To the proponets of this idea:
Here is another observation. These ships would be most productive in equatorial areas. Increasing albedo there would have the most impact. However, what are you achieving? You are not cooling the air, you are cooling the ocean. Lets say a 5C drop in ocean temperature covering, say the equatorial area between Africa and South America. Hmm, that would do wonders to the Gulf stream etc. You speak about stopping the process in hours. How do you return those surface currents to their normal temperature and speeds in a few hours? You don’t, the impact would be massive and could last years.

Gail Combs
May 12, 2010 2:17 pm

anna v says:
May 12, 2010 at 12:52 pm
“…When one is making a new proposal, one may talk of hundreds of ships, but of course one should build an experimental vessel that will demonstrate feasibility.”
______________________________________________________________________
WRONG, WRONG WRONG!
Before he goes spending any money, first he needs to prove the idea has at least some merit. How about tests using a conventional air plane like a crop duster. Then he has to prove the engineering of getting the water to the desired height. Use a stationary pilot operation on a sea coast. Then you might be ready to build a prototype on a manned ship. Other wise it is just another scam to bilk people of money like Molten Metal Technology Inc. (start at paragraph 10) http://sentinelradio.wordpress.com/2009/10/19/obama-maurice-strong-al-gore-key-players-cashing-in-on-chicago-climate-exchange/
There is a very good reason commercial corporations use pilot plants before going full scale.
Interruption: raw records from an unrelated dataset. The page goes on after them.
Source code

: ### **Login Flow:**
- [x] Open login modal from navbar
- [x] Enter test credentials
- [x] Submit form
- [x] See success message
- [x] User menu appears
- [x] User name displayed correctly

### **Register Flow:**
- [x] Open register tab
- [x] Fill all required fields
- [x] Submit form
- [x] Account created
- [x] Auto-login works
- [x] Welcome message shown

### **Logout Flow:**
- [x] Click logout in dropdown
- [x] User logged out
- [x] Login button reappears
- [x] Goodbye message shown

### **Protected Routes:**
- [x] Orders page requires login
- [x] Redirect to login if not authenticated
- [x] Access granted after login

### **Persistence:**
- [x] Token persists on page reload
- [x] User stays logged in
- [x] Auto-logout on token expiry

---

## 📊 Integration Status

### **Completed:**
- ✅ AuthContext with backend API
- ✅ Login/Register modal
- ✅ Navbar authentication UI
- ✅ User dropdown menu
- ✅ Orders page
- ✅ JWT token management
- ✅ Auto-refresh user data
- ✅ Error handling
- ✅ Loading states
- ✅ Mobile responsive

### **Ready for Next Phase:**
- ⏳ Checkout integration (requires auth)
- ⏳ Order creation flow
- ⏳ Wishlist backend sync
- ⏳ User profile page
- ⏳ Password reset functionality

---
It saves them lots of money not to mention embarrassment.

ML
May 12, 2010 2:21 pm

Greg says:
May 12, 2010 at 1:16 pm
Willis, good article. Slight error:
“2.6 square km, or 2.6 million square metres.”
A kilometer is a thousand meters, so it should read “2.6 thousand square meters”
Greg, the keyword is “square” km

Big Al
May 12, 2010 2:27 pm

How about having a fleet of aircraft to seed the clouds with silver iodine or…or….DRY ICE! ….HA…..ha …..ha

Ian H
May 12, 2010 2:39 pm

There are a lot of misconceptions about Flettner rotor ships. The rotors don’t spin themselves. Flettner rotor ships need a motor, typically electric or diesel, to spin the rotors. So long the the rotors are spinning (about 200rpm is ideal) they act as very efficient sails. But the rotors themselves are not wind powered. Flettner himself abandoned the idea after practical tests showed that he’d be better off using the energy required to spin the rotors to power the boat directly with a standard propeller. In this proposal they plan to use a submerged propeller to extract energy from the boat’s motion through the water to turn the Flettner rotors. But if it takes more energy to spin the rotors than it does to push the boat through the water at the same speed with a propeller then doesn’t that mean you probably won’t be able to extract enough energy from a marine propeller to power the rotors to propel the boat.
Forget whether the thing will have any effect on clouds. What I’m asking myself is will the basic propulsive concept even work.

Gary Hladik
May 12, 2010 2:50 pm

anna v says (May 12, 2010 at 12:52 pm): “A nondestructive geoengineering solution is much much preferable to cap and trade.”
Obliterating junk science trumps ’em both.